- Problem statement: The records below hold a stretch from the line with "some class, can’t" through the line with "can also go"; return exactly those lines, ends included, and nothing more.

- Extracted records:
------------------------------------------------------------
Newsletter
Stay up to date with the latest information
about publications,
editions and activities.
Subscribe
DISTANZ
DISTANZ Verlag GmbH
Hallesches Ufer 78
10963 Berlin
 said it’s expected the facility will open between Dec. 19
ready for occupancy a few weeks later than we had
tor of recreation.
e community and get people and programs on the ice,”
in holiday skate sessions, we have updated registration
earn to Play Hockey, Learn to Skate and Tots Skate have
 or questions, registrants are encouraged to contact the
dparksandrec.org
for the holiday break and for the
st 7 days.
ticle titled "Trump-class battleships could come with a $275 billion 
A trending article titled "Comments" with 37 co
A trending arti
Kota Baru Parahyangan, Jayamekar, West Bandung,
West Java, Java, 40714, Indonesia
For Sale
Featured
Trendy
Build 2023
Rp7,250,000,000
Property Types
------------------------------------------------------------
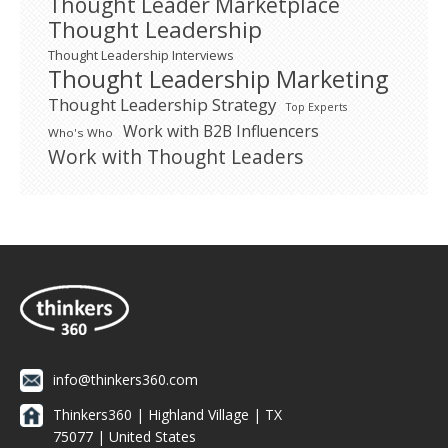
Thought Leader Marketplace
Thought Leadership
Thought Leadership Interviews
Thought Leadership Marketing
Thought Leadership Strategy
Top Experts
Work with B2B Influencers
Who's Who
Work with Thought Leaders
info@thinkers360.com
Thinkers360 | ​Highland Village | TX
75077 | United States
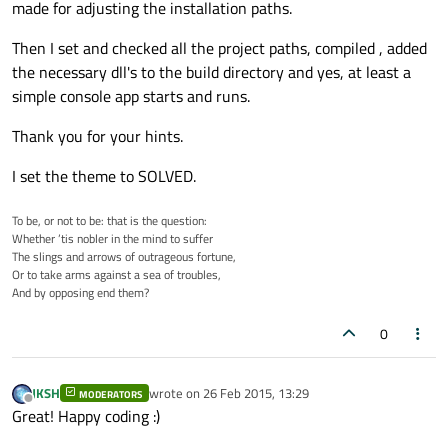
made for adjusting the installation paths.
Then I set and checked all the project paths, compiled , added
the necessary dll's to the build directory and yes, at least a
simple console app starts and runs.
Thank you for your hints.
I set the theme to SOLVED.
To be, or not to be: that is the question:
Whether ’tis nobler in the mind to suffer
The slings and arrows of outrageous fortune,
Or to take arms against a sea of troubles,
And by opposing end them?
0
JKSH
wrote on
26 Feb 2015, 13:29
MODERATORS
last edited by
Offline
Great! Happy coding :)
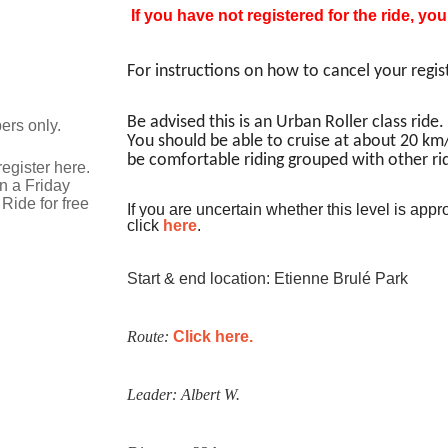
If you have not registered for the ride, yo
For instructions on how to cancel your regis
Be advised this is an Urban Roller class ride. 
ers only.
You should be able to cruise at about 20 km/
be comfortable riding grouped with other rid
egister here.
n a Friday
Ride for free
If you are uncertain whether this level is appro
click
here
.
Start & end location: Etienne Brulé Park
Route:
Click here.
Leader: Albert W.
------------------------------------------------------------
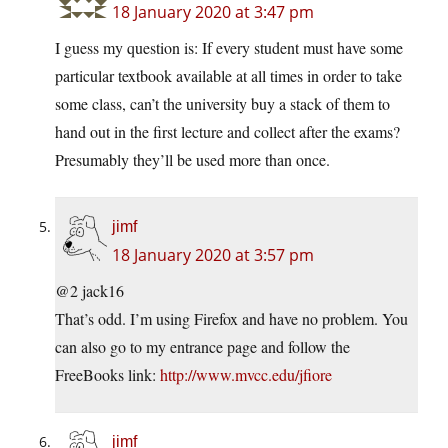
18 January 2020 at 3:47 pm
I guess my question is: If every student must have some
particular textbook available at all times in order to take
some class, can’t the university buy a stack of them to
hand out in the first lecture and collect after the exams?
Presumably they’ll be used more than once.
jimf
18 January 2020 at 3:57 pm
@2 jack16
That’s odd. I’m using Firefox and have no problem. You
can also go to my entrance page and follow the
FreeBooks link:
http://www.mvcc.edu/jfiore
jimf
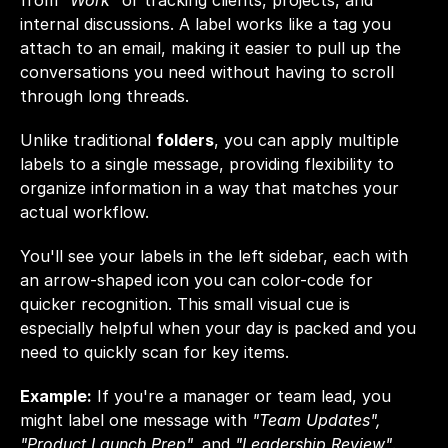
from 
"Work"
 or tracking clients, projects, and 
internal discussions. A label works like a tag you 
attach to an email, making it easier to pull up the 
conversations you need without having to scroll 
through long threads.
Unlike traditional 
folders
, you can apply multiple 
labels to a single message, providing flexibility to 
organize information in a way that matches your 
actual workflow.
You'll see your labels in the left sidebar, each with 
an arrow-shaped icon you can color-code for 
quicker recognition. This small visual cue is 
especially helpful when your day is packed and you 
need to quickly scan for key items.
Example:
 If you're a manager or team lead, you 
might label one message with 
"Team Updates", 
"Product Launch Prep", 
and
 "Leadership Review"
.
------------------------------------------------------------
- The answer:
some class, can’t the university buy a stack of them to
hand out in the first lecture and collect after the exams?
Presumably they’ll be used more than once.
jimf
18 January 2020 at 3:57 pm
@2 jack16
That’s odd. I’m using Firefox and have no problem. You
can also go to my entrance page and follow the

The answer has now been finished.